# Stated exercise
Output each entry below as it stands, leaving out every picture.

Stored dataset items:
== == ==

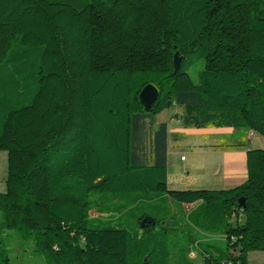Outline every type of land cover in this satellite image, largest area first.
I'll return each mask as SVG.
<instances>
[{
  "label": "trees",
  "instance_id": "1",
  "mask_svg": "<svg viewBox=\"0 0 264 264\" xmlns=\"http://www.w3.org/2000/svg\"><path fill=\"white\" fill-rule=\"evenodd\" d=\"M174 107L184 127L264 139V0H0V264L10 235L46 264L264 254V149L239 186L169 190L155 117Z\"/></svg>",
  "mask_w": 264,
  "mask_h": 264
},
{
  "label": "crops",
  "instance_id": "2",
  "mask_svg": "<svg viewBox=\"0 0 264 264\" xmlns=\"http://www.w3.org/2000/svg\"><path fill=\"white\" fill-rule=\"evenodd\" d=\"M172 109L164 110L155 117V125H167V188L228 189L244 183L246 152L250 149L245 140L237 139L233 143L215 140V136H234L236 133L231 128L184 127L178 116L169 119ZM173 120L177 123L171 126ZM258 140L263 148L264 141L260 137ZM3 190L2 186L0 192Z\"/></svg>",
  "mask_w": 264,
  "mask_h": 264
},
{
  "label": "rangeland",
  "instance_id": "3",
  "mask_svg": "<svg viewBox=\"0 0 264 264\" xmlns=\"http://www.w3.org/2000/svg\"><path fill=\"white\" fill-rule=\"evenodd\" d=\"M202 70V64H199L196 67H192L188 70V74L190 78L197 82V74L198 72ZM167 113V111L165 112ZM169 119L173 118L174 116L180 117L182 115V109L181 108H174L170 112ZM176 121L171 122V126L176 125ZM236 134L234 136H215V140L221 139L224 140L226 143H233L235 140H245V143L248 144V147L250 149H264L260 146V141L258 140L259 136L256 134H253L250 131H240L235 132ZM264 141L263 138L260 137ZM6 174V154L5 152L0 151V188L4 187V178ZM193 206L183 207V211L186 213L188 210L191 209ZM91 216H96L94 214H91ZM235 219L233 218L232 221ZM240 223L243 221V217H240L238 220ZM212 239V238H211ZM7 243H8V249H9V264H46L45 259L32 252V247L29 242L19 243L16 241V239L13 237V235H10L7 237ZM231 250V249H230ZM229 250V251H230ZM190 254V252H189ZM189 257L192 258L195 264H201V259L198 257L196 253L193 252L192 255H189ZM248 264H264V254L259 251L250 252L248 254Z\"/></svg>",
  "mask_w": 264,
  "mask_h": 264
},
{
  "label": "water",
  "instance_id": "4",
  "mask_svg": "<svg viewBox=\"0 0 264 264\" xmlns=\"http://www.w3.org/2000/svg\"><path fill=\"white\" fill-rule=\"evenodd\" d=\"M181 63V58L177 55V53L174 54L173 56V71L177 72L179 69ZM158 92L157 89L151 85L148 84L144 86L140 93H139V101L141 104L144 106V109L147 111L150 109L151 105L155 102L157 98ZM140 227H144L146 224H151L154 225V219L151 216H145L140 222Z\"/></svg>",
  "mask_w": 264,
  "mask_h": 264
},
{
  "label": "built area",
  "instance_id": "5",
  "mask_svg": "<svg viewBox=\"0 0 264 264\" xmlns=\"http://www.w3.org/2000/svg\"><path fill=\"white\" fill-rule=\"evenodd\" d=\"M181 159H183V158H181ZM192 254H193V252L191 251L189 255H192Z\"/></svg>",
  "mask_w": 264,
  "mask_h": 264
}]
</instances>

== == ==

# Task output
Outline every type of land cover in this satellite image, largest area first.
I'll return each mask as SVG.
<instances>
[{
  "label": "trees",
  "instance_id": "1",
  "mask_svg": "<svg viewBox=\"0 0 264 264\" xmlns=\"http://www.w3.org/2000/svg\"><path fill=\"white\" fill-rule=\"evenodd\" d=\"M174 107L184 127L264 139V0H0V264L10 235L46 264L264 254V149L239 186L169 190L155 117Z\"/></svg>",
  "mask_w": 264,
  "mask_h": 264
},
{
  "label": "crops",
  "instance_id": "2",
  "mask_svg": "<svg viewBox=\"0 0 264 264\" xmlns=\"http://www.w3.org/2000/svg\"><path fill=\"white\" fill-rule=\"evenodd\" d=\"M172 109L164 110L155 117V125H167V188L228 189L244 183L246 152L250 149L245 140L237 139L233 143L215 140V136H234L236 133L231 128L184 127L178 116L169 119ZM173 120L177 123L171 126ZM258 140L263 148L264 141L260 137ZM3 190L2 186L0 192Z\"/></svg>",
  "mask_w": 264,
  "mask_h": 264
},
{
  "label": "rangeland",
  "instance_id": "3",
  "mask_svg": "<svg viewBox=\"0 0 264 264\" xmlns=\"http://www.w3.org/2000/svg\"><path fill=\"white\" fill-rule=\"evenodd\" d=\"M202 70V64H199L196 67H192L188 70V74L190 78L197 82V74L198 72ZM167 113V111L165 112ZM169 119L173 118L174 116L180 117L182 115V109L181 108H174L170 112ZM176 121L171 122V126L176 125ZM236 134L234 136H215V140L221 139L224 140L226 143H233L235 140H245V143L248 144V147L250 149H264L260 146V141L258 140L259 136L256 134H253L250 131H240L235 132ZM264 141L263 138L260 137ZM6 174V154L5 152L0 151V188L4 187V178ZM193 206L183 207V211L186 213L188 210L191 209ZM91 216H96L94 214H91ZM235 219L233 218L232 221ZM240 223L243 221V217H240L238 220ZM212 239V238H211ZM7 243H8V249H9V264H46L45 259L32 252V247L29 242L19 243L16 241V239L13 237V235H10L7 237ZM231 250V249H230ZM229 250V251H230ZM190 254V252H189ZM189 257L192 258L195 264H201V259L198 257L196 253L193 252L192 255H189ZM248 264H264V254L259 251L250 252L248 254Z\"/></svg>",
  "mask_w": 264,
  "mask_h": 264
},
{
  "label": "water",
  "instance_id": "4",
  "mask_svg": "<svg viewBox=\"0 0 264 264\" xmlns=\"http://www.w3.org/2000/svg\"><path fill=\"white\" fill-rule=\"evenodd\" d=\"M181 63V58L177 55V53L174 54L173 56V71L177 72L179 69ZM158 92L157 89L151 85L148 84L144 86L140 93H139V101L141 104L144 106V109L147 111L150 109L151 105L155 102L157 98ZM140 227H144L146 224H151L154 225V219L151 216H145L140 222Z\"/></svg>",
  "mask_w": 264,
  "mask_h": 264
},
{
  "label": "built area",
  "instance_id": "5",
  "mask_svg": "<svg viewBox=\"0 0 264 264\" xmlns=\"http://www.w3.org/2000/svg\"><path fill=\"white\" fill-rule=\"evenodd\" d=\"M181 159H183V158H181ZM192 254H193V252L191 251L189 255H192Z\"/></svg>",
  "mask_w": 264,
  "mask_h": 264
}]
</instances>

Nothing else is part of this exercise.